Configuring Kafka tables
The user defined Kafka table can be configured based on the schema, event time, input transformations and other Kafka specific properties.
Schema tab
Schema is defined for a given Kafka source when the source is created. The data contained in the Kafka topic can either be in JSON or AVRO format.
When specifying a schema you can either paste it to the Schema Definition field or click the Detect schema button to identify the schema used on the generated data. The Detect Schema functionality is only available for JSON data.
Event Time tab
- Input Timestamp Column: name of the timestamp column in the Kafka topic from where the watermarks are mapped to the Event Time Column of the Kafka table
- Event Time Column: default or custom name of the resulting timestamp column where the watermarks are going to be mapped in the created Kafka table
- Watermark seconds: number of seconds used in the watermark strategy. The watermark is defined by the current event timestamp minus this value.
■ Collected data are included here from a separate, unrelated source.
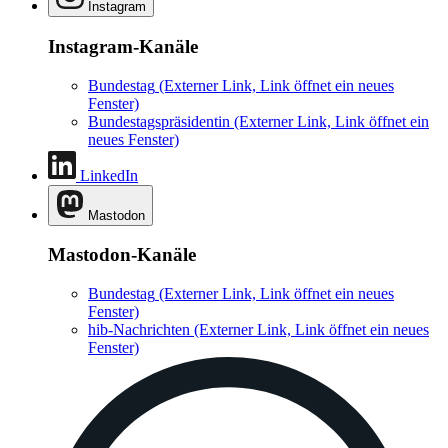
Instagram
Instagram-Kanäle
Bundestag
(Externer Link, Link öffnet ein neues
Fenster)
Bundestagspräsidentin
(Externer Link, Link öffnet ein
neues Fenster)
LinkedIn
Mastodon
Mastodon-Kanäle
Bundestag
(Externer Link, Link öffnet ein neues
Fenster)
hib-Nachrichten
(Externer Link, Link öffnet ein neues
Fenster)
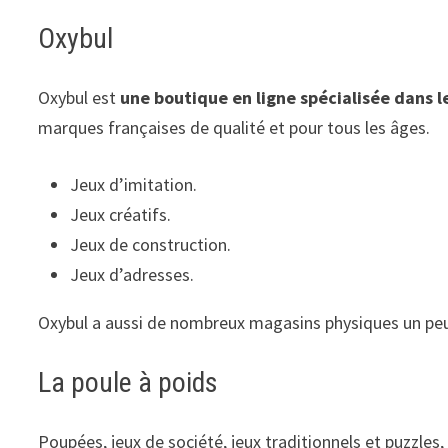
Oxybul
Oxybul est
une boutique en ligne spécialisée dans le
marques françaises de qualité et pour tous les âges.
Jeux d’imitation.
Jeux créatifs.
Jeux de construction.
Jeux d’adresses.
Oxybul a aussi de nombreux magasins physiques un peu 
La poule à poids
Poupées, jeux de société, jeux traditionnels et puzzles,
- Using the default Kafka Timestamps setting
- Using the default Kafka Timestamps setting, but providing custom name for the Event Time Column
- Not using the default Kafka Timestamps setting, and providing all of the Kafka timestamp information manually
- Not using watermark strategy for the Kafka table
Using the default Kafka Timestamp setting
After saving your changes, you can view the created DDL syntax for the Table on the right side under the DDL tab. You can review the generated watermark strategy for your table that was set on the Watermark Definition tab.
'eventTimestamp' TIMESTAMPS(3) METADATA FROM 'timestamp',
WATERMARK FOR 'eventTimestamp' AS 'eventTimestamp' - INTERVAL '3' SECOND
Using the default Kafka Timestamp setting with custom Event Time Column name
- The column type must be "long".
- The format must be in epoch (in milliseconds since January 1, 1970).
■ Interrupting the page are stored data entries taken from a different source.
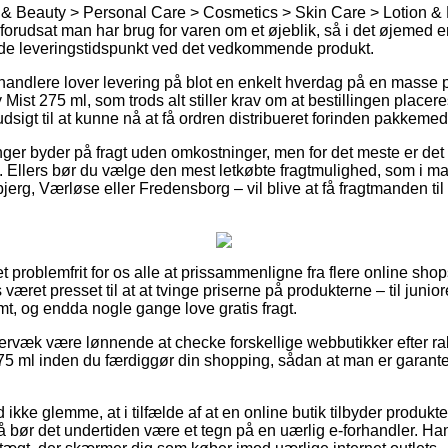
& Beauty > Personal Care > Cosmetics > Skin Care > Lotion & M
l forudsat man har brug for varen om et øjeblik, så i det øjemed 
tede leveringstidspunkt ved det vedkommende produkt.
handlere lover levering på blot en enkelt hverdag på en masse 
ist 275 ml, som trods alt stiller krav om at bestillingen placeres
udsigt til at kunne nå at få ordren distribueret forinden pakkemed
tninger byder på fragt uden omkostninger, men for det meste er d
s. Ellers bør du vælge den mest letkøbte fragtmulighed, som i m
erg, Værløse eller Fredensborg – vil blive at få fragtmanden til a
ret problemfrit for os alle at prissammenligne fra flere online sh
et presset til at at tvinge priserne på produkterne – til juniore
, og endda nogle gange love gratis fragt.
ervæk være lønnende at checke forskellige webbutikker efter r
75 ml inden du færdiggør din shopping, sådan at man er garante
ikke glemme, at i tilfælde af at en online butik tilbyder produkt
 bør det undertiden være et tegn på en uærlig e-forhandler. Hand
'ets' TIMESTAMP(3) METADATA FROM 'timestamp',
WATERMARK FOR 'ets' - INTERVAL '4' SECOND
Manually providing the Kafka timestamp information
When you want to manually configure the watermark strategy of the Kafka table, you can provide the timestamp column name from the Kafka source, and add a custom column name for the resulting Kafka table. Make sure that you provide the correct column name for the Input Timestamp Column that exactly matches the column name in the Kafka source data.
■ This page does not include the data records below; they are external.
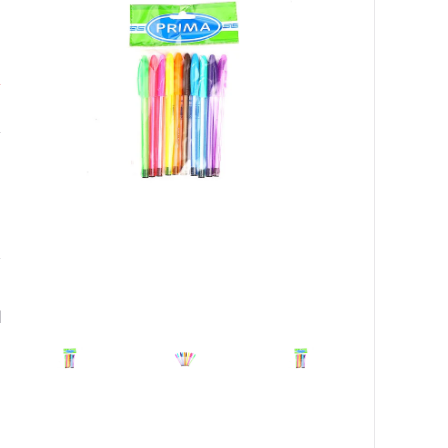
ف
٠
ا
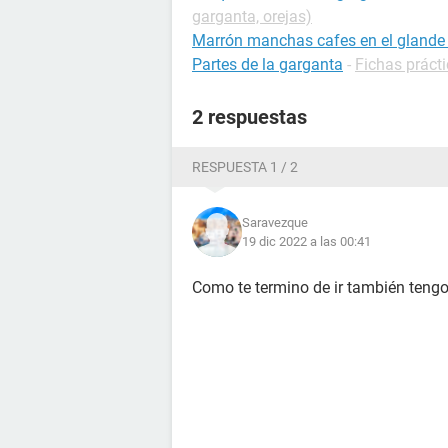
garganta, orejas)
Marrón manchas cafes en el glande
Partes de la garganta
-
Fichas prácti
2 respuestas
RESPUESTA 1 / 2
Saravezque
19 dic 2022 a las 00:41
Como te termino de ir también teng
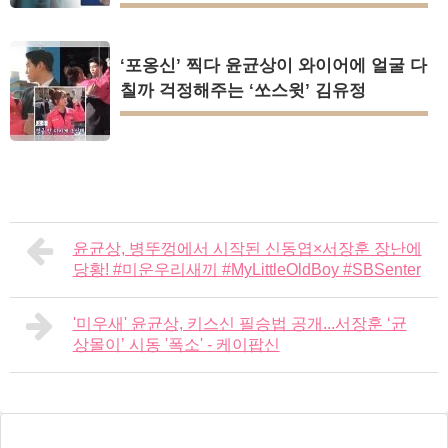
‘포옹신’ 찍다 윤균상이 와이어에 얼굴 다
칠까 걱정해주는 ‘쏘스윗’ 김유정
윤균상, 병뚜껑에서 시작된 신동엽×서장훈 장난에
당황! #미운우리새끼 #MyLittleOldBoy #SBSenter
'미우새' 윤균상, 키스신 필승법 공개...서장훈 ‘균
상몰이’ 시동 '폭소' - 케이팝신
- Input Timestamp Column: name of the timestamp field in the Kafka source
- Event Time Column: predefined 'eventTimestamp' name or custome column name of the timestamp field in the created Kafka table
- The column type must be "long".
- The format must be in epoch (in milliseconds since January 1, 1970).
Not using watermark strategy for Kafka table
Input Transform tab
You can apply input transformations on your data when adding a Kafka table as a source to your queries. Input transformations can be used to clean or arrange the incoming data from the source using javascript functions.
For more information about Input Transform, see the Creating input transformations document.
Properties tab
Assigning Kafka keys in streaming queries
Based on the Sticky Partitioning strategy of Kafka, when null keyed events are sent to a topic, they are randomly distributed in smaller batches within the partitions. As the results of the SQL Stream queries by default do not include a key, when written to a Kafka table, the Sticky Partitioning strategy is used. In many cases, it is useful to have more fine-grained control over how events are distributed within the partitions. You can achieve this in SSB by configuring a custom key based on your specific workload.
SELECT sensor_name AS _eventKey --sensor_name becomes the key in the output kafka topic
FROM sensors
WHERE eventTimestamp > current_timestamp;
To configure keys in DDL-defined tables (those that are configured using the Templates), refer to the official Flink Kafka SQL Connector documentation for more information (specifically the key.format and key.fields options).